Dava konusu taşınmazın kuzey bitişiğinde yer alan 664 parsel sayılı taşınmaz 1987 yılında yapılan kadastro sırasında davacının babası Abdullah Usta adına tespit edilmiş, şahıslar arasında görülen dava sonucu 05.03.1997 tarihinde kesinleşerek tapuya tescil edilmiş ve 2008 yılında kayden satış işlemi ile davacıya intikal etmiştir. Dosya içerisinde yer alan krokiler incelendiğinde, her ne kadar 664 parsel sayılı taşınmazın güney sınırı... Deresi’ne dayanmakta ise de şeklen dava konusu 221 ada 1 parsel sayılı taşınmazı kapsamadığı anlaşılmaktadır. Buna göre, derenin sonradan yatak değiştirip değiştirmediğinin uzman bilirkişilerce değerlendirilmesi gerekirken, mahkemece yerel bilirkişilerin 1965’ten sonra derenin aynı yatakta aktığı şeklindeki beyanlarına itibar edilmiş, dava konusu taşınmazın dere etkisinde kalıp kalmadığı hususunda jeoloji mühendisi bilirkişiden rapor alınmamış, taşınmazın evveliyatı, kullanım süresi ile niteliğini en iyi belirleme yönteminin hava fotoğrafları olduğu göz önünde bulundurulmadan soyut nitelikteki yerel bilirkişi ve tanık beyanlarına dayanılarak karar verilmiştir. Bu şekilde eksik araştırma ve incelemeye dayanılarak hüküm kurulamaz.

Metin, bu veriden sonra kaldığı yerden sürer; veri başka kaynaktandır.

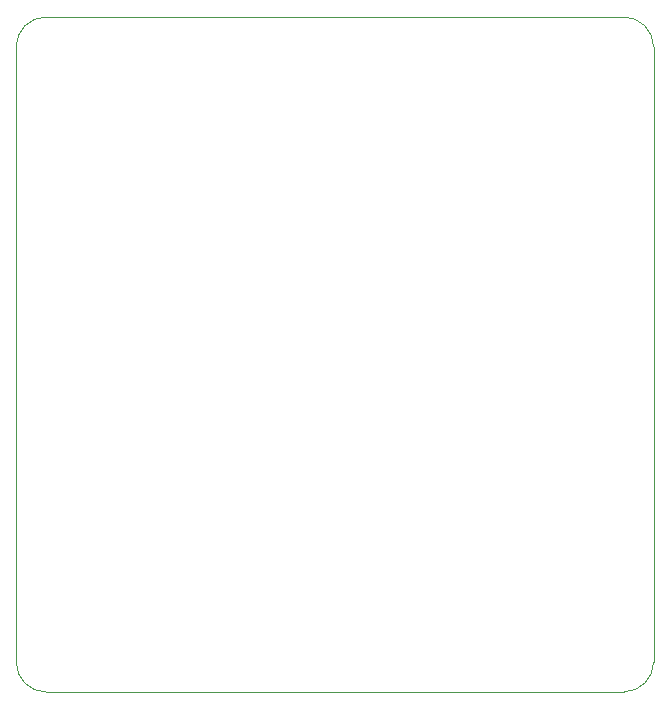
<source format=gko>
G04*
G04 #@! TF.GenerationSoftware,Altium Limited,Altium Designer,20.2.4 (192)*
G04*
G04 Layer_Color=16711935*
%FSLAX25Y25*%
%MOIN*%
G70*
G04*
G04 #@! TF.SameCoordinates,916D3FFB-3ED2-40BB-BA98-F56BCE00B8A7*
G04*
G04*
G04 #@! TF.FilePolarity,Positive*
G04*
G01*
G75*
%ADD55C,0.00100*%
D55*
X10000Y225000D02*
G03*
X0Y215000I0J-10000D01*
G01*
X212500Y215000D02*
G03*
X202500Y225000I-10000J0D01*
G01*
Y0D02*
G03*
X212500Y10000I0J10000D01*
G01*
X0Y10000D02*
G03*
X10000Y0I10000J0D01*
G01*
X0Y10000D02*
Y215000D01*
X10000Y225000D02*
X27500D01*
X178500Y225000D01*
X202500D01*
X212500Y215000D02*
X212500Y205000D01*
X212500Y27000D01*
Y10000D02*
Y27000D01*
X10000Y0D02*
X202500D01*
M02*

</source>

Hal böyle olunca, doğru sonuca ulaşılabilmesi için mahkemece öncelikle, dava konusu taşınmazın tespit tarihi olan 2009 yılından 15-20-25 yıl öncesine ait farklı dönemlerde çekilmiş stereoskopik hava fotoğraflarından en az üç adedi Harita Genel Komutanlığından tarihleri açıkça yazılmak suretiyle istenilerek dosyaya konulmalı, bundan sonra mahallinde 3 ziraat mühendisi, jeodezi ve fotogrametri mühendisi ile jeoloji mühendisinden oluşacak bilirkişi heyeti eşliğinde yeniden keşif yapılmalı, bu keşifte jeodezi ve fotogrametri mühendisi bilirkişisine stereoskopik çift hava fotoğraflarının stereoskop aletiyle incelemesi yaptırılmalı, temin edilebilen en eski tarihli uydu fotoğrafları da değerlendirilmek suretiyle, çekişmeli taşınmazın önceki ve şimdiki niteliğinin, arazinin ekonomik amacına uygun olarak zilyetliğine ne zaman başlanıldığının ve güneyde yer alan derenin yatak değiştirip değiştirmediğinin belirlenmesine çalışılmalı; tanık ve yerel bilirkişi ifadeleri bilimsel esaslara ve maddi bulgulara dayanılarak hazırlanan bilirkişi raporlarıyla denetlenmeli; taşınmazın kadastro paftasındaki konumu bilgisayar programı aracılığıyla ölçekleri eşitlenmek suretiyle uydu ve hava fotoğraflarına aktarılmalı; ziraatçi bilirkişi kurulundan, taşınmazın zirai faaliyete konu olup olmadığı, zilyetliğin hangi tasarruflar ile sürdürüldüğü, kullanım sınırlarının oluşup oluşmadığı ve komşu parseller ile dava konusu taşınmaz arasında nitelik farkı olup olmadığı hususlarında bilimsel esaslara ve somut verilere dayalı ayrıntılı rapor istenmeli, jeoloji mühendisi bilirkişiden, dava konusu taşınmazın dere etkisinde kalıp kalmadığını, derenin yatak değiştirip değiştirmediğini açıklayan rapor alınmalı, bundan sonra toplanan tüm deliller birlikte değerlendirilip sonucuna göre karar verilmelidir. Mahkemece belirtilen hususlar yerine getirilmeden eksik araştırma ile hüküm kurulması isabetsiz olup, davalı Hazine vekilinin temyiz itirazları açıklanan nedenlerle yerinde bulunduğundan kabulüyle hükmün BOZULMASINA, yasal koşullar gerçekleştiğinde kararın tebliğinden itibaren 15 gün içinde karar düzeltme yolu açık olmak üzere, 25.12.2019 gününde oybirliğiyle karar verildi.